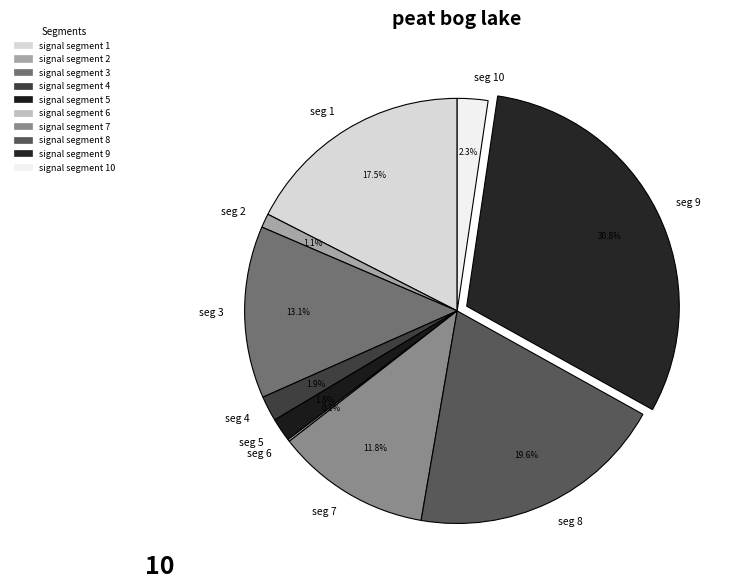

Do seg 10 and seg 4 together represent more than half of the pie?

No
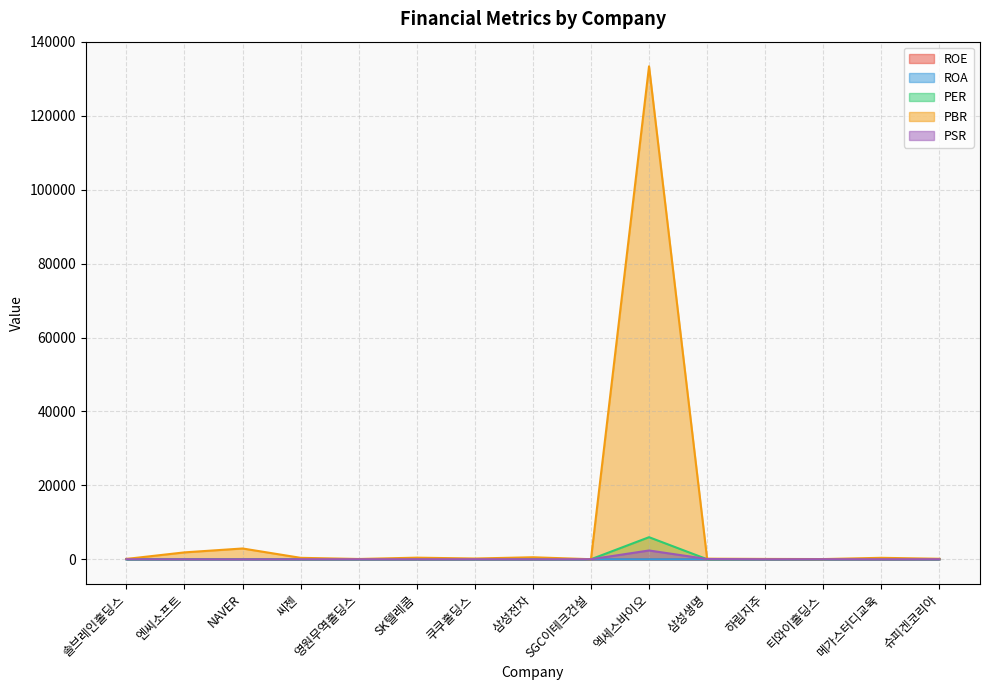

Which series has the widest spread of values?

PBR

...

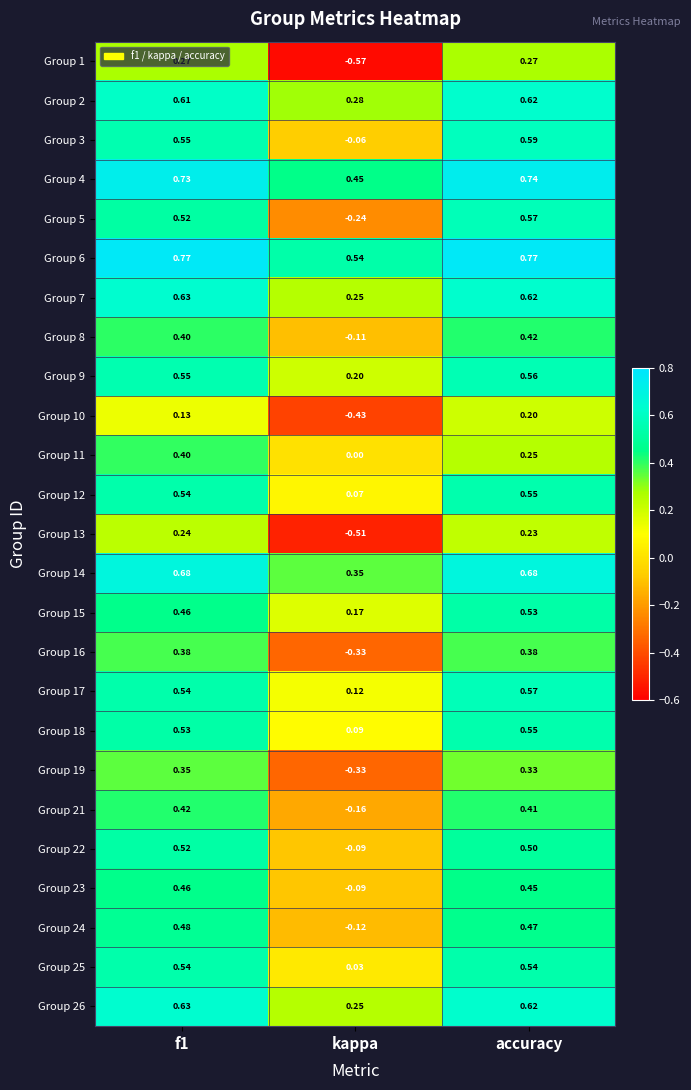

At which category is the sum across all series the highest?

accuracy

* * *

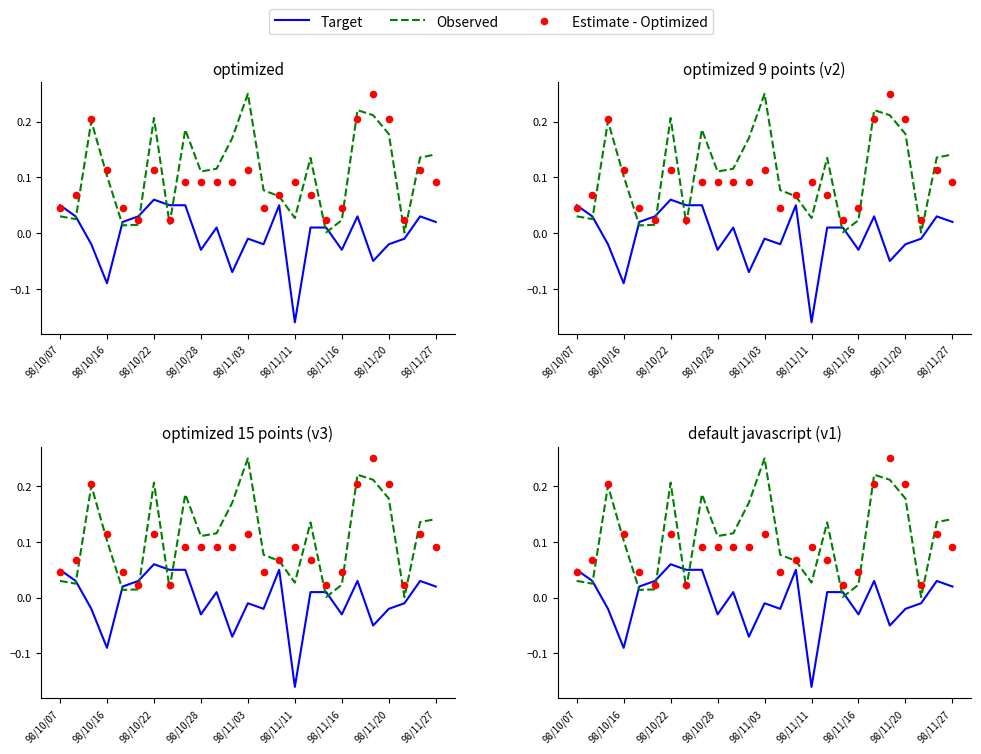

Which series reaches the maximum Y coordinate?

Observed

Task objective: Rewrite only the rows from the line with "Do seg 10 and" up to and including the line with "Which series has the widest spread of values?", replacing "widest" with "narrowest" and keeping everything else the same. Leave the pictures out of your answer.

Response for this exercise:
Do seg 10 and seg 4 together represent more than half of the pie?

No

Which series has the narrowest spread of values?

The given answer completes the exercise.